== Exercise data

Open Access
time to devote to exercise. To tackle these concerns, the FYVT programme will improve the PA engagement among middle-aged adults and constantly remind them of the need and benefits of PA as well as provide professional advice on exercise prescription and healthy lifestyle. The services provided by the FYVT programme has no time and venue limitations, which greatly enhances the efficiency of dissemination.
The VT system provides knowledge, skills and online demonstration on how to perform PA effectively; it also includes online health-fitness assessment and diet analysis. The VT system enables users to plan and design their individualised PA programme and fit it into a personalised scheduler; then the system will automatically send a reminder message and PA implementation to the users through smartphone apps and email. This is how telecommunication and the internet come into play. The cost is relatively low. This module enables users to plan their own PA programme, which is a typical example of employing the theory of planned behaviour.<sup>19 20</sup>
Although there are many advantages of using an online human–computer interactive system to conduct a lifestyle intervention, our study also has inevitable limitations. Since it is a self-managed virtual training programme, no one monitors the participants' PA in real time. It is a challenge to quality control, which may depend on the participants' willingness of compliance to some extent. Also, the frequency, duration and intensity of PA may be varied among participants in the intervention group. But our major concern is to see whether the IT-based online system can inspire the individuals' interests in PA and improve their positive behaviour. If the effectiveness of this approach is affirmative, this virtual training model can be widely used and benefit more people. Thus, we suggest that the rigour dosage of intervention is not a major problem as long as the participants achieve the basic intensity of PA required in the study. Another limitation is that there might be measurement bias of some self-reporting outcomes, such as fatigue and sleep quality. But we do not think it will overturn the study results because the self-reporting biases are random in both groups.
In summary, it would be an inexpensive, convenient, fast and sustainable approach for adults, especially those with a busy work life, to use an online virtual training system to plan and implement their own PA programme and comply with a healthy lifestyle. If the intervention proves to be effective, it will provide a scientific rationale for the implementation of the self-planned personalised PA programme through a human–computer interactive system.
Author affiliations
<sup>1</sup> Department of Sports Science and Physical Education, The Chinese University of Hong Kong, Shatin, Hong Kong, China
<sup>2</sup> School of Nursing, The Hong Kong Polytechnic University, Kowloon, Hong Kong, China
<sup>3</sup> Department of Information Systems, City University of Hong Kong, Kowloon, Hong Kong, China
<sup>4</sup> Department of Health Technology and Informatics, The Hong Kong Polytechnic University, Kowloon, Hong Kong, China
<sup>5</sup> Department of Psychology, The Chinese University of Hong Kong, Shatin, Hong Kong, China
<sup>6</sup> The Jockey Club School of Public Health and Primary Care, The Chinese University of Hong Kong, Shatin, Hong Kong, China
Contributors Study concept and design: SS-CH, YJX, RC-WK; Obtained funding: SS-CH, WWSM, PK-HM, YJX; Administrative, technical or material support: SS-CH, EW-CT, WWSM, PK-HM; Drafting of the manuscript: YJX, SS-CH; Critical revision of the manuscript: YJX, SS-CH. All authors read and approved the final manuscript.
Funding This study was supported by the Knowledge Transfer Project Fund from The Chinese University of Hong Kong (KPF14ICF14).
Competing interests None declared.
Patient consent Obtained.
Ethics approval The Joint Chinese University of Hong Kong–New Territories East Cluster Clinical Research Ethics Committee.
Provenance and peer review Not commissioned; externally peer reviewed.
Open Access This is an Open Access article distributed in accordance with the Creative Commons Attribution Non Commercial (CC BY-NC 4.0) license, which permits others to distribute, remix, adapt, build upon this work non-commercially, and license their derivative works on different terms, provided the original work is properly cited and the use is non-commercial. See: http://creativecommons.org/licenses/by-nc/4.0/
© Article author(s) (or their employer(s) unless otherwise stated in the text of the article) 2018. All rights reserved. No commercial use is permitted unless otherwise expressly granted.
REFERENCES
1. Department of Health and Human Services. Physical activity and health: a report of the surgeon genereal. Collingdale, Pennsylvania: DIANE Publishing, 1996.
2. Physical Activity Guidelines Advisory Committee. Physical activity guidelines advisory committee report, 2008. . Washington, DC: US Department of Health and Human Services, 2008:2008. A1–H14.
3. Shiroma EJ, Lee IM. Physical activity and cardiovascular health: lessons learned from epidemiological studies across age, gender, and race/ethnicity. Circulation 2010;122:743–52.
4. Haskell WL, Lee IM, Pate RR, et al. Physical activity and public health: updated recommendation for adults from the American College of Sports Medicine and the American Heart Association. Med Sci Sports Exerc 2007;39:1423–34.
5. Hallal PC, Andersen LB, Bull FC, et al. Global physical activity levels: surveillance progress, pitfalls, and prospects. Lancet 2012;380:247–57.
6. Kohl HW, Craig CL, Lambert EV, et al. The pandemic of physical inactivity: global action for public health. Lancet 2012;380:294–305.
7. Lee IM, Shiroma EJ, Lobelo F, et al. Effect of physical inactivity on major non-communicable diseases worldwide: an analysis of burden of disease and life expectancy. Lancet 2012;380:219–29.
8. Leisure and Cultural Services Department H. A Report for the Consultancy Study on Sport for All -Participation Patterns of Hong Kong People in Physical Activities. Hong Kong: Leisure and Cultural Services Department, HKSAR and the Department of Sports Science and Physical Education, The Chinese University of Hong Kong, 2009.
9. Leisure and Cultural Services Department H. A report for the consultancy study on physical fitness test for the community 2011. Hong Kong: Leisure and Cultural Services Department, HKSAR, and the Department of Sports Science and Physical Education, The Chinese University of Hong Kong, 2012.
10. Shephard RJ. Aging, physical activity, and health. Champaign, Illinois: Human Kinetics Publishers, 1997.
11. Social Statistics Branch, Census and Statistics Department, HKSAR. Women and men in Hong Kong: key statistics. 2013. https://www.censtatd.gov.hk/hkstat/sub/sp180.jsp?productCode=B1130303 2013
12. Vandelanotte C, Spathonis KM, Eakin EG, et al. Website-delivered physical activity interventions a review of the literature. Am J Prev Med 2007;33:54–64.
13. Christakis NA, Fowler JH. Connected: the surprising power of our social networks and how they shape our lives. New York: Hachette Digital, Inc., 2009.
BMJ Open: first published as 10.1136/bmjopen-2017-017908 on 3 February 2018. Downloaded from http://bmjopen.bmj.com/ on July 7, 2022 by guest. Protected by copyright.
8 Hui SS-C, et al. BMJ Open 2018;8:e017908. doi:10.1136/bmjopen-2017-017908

====
== Exercise data

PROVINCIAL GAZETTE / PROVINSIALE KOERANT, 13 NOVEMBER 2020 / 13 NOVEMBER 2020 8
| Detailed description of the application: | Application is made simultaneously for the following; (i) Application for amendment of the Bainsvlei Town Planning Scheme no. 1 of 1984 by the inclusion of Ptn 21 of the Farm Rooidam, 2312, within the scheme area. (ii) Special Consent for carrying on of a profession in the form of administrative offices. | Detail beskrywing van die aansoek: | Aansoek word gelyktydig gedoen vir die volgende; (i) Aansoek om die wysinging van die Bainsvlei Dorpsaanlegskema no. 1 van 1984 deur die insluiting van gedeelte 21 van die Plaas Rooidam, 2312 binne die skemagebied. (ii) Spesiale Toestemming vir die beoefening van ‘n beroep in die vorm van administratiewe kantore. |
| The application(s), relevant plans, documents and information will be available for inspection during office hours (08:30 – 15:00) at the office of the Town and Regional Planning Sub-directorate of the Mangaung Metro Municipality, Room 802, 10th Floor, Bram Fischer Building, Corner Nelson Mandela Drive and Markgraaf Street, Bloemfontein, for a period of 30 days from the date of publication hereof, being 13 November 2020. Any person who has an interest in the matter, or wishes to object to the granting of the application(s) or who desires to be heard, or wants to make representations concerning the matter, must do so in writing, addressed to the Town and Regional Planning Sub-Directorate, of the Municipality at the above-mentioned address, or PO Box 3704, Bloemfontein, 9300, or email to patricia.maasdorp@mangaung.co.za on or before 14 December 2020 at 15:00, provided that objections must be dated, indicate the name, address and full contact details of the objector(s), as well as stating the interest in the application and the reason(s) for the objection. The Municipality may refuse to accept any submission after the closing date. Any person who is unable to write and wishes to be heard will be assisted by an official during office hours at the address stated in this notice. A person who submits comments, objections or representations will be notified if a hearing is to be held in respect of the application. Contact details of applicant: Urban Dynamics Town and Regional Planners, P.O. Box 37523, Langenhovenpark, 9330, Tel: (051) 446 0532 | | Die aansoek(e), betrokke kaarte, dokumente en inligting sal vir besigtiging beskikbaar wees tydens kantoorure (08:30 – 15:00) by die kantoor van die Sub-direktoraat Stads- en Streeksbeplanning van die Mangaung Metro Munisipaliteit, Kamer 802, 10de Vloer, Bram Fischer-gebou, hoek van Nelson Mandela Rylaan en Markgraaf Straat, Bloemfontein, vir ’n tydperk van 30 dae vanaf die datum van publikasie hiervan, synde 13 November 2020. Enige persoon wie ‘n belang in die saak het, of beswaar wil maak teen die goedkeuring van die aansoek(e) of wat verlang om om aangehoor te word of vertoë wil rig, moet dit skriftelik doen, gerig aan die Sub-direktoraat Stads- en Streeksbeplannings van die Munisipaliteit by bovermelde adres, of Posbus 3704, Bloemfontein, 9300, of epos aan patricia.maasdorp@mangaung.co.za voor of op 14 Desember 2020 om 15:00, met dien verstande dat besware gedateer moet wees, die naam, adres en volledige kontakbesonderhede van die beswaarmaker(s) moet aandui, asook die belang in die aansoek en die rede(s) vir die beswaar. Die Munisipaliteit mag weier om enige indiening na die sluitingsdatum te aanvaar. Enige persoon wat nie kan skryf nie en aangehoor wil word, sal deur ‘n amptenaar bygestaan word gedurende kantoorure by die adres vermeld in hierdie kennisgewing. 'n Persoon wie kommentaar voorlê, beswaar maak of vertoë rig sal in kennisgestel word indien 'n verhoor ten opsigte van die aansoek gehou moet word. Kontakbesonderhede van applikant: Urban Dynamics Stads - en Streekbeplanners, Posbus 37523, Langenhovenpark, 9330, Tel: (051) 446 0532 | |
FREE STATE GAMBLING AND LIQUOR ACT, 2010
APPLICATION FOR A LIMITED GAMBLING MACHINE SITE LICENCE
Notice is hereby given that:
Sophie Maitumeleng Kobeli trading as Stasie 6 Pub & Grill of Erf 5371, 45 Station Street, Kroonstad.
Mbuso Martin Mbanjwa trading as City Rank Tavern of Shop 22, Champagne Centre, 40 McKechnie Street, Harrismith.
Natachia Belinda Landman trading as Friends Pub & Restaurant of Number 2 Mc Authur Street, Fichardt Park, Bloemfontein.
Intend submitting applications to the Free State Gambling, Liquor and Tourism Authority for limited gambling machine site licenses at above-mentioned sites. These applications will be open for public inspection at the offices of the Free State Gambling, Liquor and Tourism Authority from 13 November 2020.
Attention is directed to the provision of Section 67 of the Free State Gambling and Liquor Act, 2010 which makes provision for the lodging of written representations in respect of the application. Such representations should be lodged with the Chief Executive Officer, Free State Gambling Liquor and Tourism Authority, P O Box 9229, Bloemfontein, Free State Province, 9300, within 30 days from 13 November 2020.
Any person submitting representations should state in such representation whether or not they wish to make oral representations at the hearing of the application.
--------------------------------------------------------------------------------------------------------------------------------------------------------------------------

====
== Exercise data

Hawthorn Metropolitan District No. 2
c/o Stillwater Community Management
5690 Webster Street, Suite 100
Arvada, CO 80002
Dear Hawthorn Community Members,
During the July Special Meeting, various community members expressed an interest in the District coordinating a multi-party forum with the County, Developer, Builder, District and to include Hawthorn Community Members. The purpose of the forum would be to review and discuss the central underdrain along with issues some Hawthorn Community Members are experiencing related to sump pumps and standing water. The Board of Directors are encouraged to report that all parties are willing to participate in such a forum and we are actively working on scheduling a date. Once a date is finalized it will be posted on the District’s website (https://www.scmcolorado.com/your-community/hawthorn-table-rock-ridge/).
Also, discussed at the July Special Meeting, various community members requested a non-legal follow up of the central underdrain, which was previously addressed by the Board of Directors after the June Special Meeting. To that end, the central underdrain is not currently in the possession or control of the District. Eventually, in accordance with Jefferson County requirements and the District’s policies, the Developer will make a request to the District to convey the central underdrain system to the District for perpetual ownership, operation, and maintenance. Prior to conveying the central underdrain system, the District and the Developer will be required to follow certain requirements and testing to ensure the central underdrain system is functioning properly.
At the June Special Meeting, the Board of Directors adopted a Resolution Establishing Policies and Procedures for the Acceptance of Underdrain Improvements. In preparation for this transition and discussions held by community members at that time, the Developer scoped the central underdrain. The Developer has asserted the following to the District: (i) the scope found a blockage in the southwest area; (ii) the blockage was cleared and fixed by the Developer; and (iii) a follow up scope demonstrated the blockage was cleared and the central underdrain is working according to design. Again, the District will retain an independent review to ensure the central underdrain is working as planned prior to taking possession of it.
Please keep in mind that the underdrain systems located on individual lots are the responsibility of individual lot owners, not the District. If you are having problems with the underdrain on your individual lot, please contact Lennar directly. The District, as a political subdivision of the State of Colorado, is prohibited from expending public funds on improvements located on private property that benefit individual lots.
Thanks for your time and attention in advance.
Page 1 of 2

====

The problem -> Using the entries above, give again exactly the lines from the line holding "Intend submitting applications" through the line holding "Attention is directed". Include both end lines and nothing else.

Written response ->
Intend submitting applications to the Free State Gambling, Liquor and Tourism Authority for limited gambling machine site licenses at above-mentioned sites. These applications will be open for public inspection at the offices of the Free State Gambling, Liquor and Tourism Authority from 13 November 2020.
Attention is directed to the provision of Section 67 of the Free State Gambling and Liquor Act, 2010 which makes provision for the lodging of written representations in respect of the application. Such representations should be lodged with the Chief Executive Officer, Free State Gambling Liquor and Tourism Authority, P O Box 9229, Bloemfontein, Free State Province, 9300, within 30 days from 13 November 2020.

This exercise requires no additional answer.